Walking into an Olive Garden in Beijing was going to look, sound, smell, feel, and taste exactly like walking into an Olive Garden in Des Moines. The corporate chain and others like them specialized in creating the universal expectation of nothing special. That was oddly comforting. It was home without the dishes and a few recipes that you don’t want to have to bother with in your own kitchen.

However, millennials want to imagine we’ve partaken in a wholly unique experience, a limited-edition life event. We can humble brag about this new treasure we discovered to our friends, family, and 30k of our closest social media followers. It becomes a goal to collect unique experiences rather than share universal ones.

Hence, we’re killing the globalized nothingness of chain restaurants. With so much vacuum available to us elsewhere, my generation is reaching the end of our tolerance of metered expectation. We’re getting a lot of nothing from our ever more expensive college degrees. There’s nothing for us in the housing market. Pensions are of a bygone era, and 401Ks are hit and miss for us. Thus our retirements look like nothing.

The millennial tendency to “kill stuff” isn’t a stick it to the man mentality. It’s adorable how badly the Gen Xers really want us to join them in that quest. It’s not a “change for the sake of change” notion.

I’ll give in to the idea that my generation is a little gung-ho for changing stuff.

I’ll even admit that sometimes we get the cart a little ahead of the horse when it comes to solutions. We know things need to change, but we haven’t figured out how just yet. It makes our rallies and amusing signs a little less poignant from time to time. According to the secret Snapchat every millennial communicates on, we’re working on it.

Millennials are to the point that we’re getting demanding. Someone, anyone, has to offer us something. And if it’s chain restaurants that catch the flack, well break out the forks, metal straws, and reusable cups, kids. We’re going to end this nothingness trend here and now. I’m okay with my role in ending bland, corporate-tested food. Because killing corporate chain restaurants is a matter of heart, mind, and tongue. It’s work of a higher calling— the work of culinary, gastronomic heroes.

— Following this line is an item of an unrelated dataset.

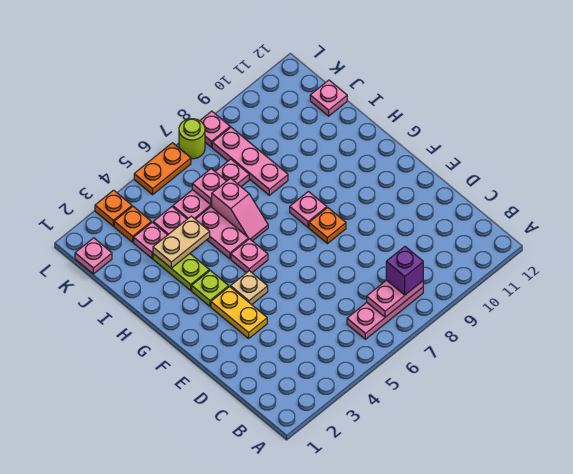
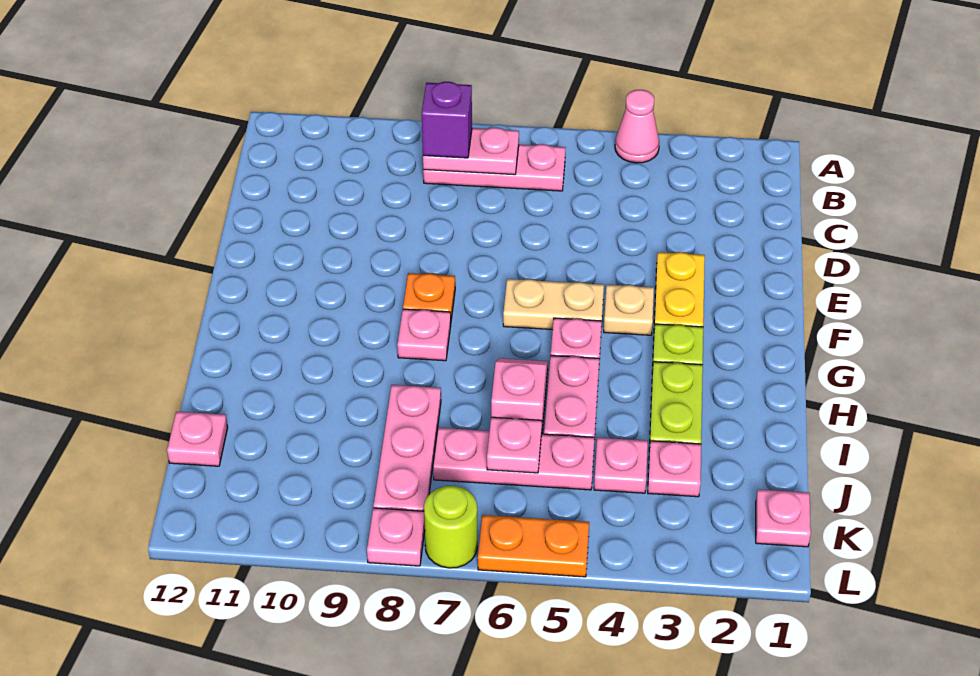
none -> pink 1x1 cone [615,90,659,163]
tan 1x2 plate [153,216,210,268] -> tan 1x2 plate moved to [503,279,604,330]
orange 1x1 plate [114,206,151,242] -> none
orange 1x1 plate [95,190,132,226] -> none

Olive Garden, you had a good run. Your food was predictably okay. But it’s time to tie a napkin to one of those once-famous breadsticks and wave your white flag. To quote Fall Out Boy “Thanks for the memories, even if they weren’t so great.”


1 Comment

Jennifer C. Einolf
Jennifer C. Einolf
Nov 03, 2022

I really enjoyed this piece. Could you please post the link to the secret Snapchat? As an Xer, I am keen to know what's going on. Snide aside, I think you captured an essential point that the Nothing news outlets (also seeking sameness and consistency in order to serve up chemically balanced, appealing tidbits of happenings) have missed. It isn't about killing things. It's about finding a thing that still has a whiff of something attached to it. And some of us Xers are busy looking for something as well.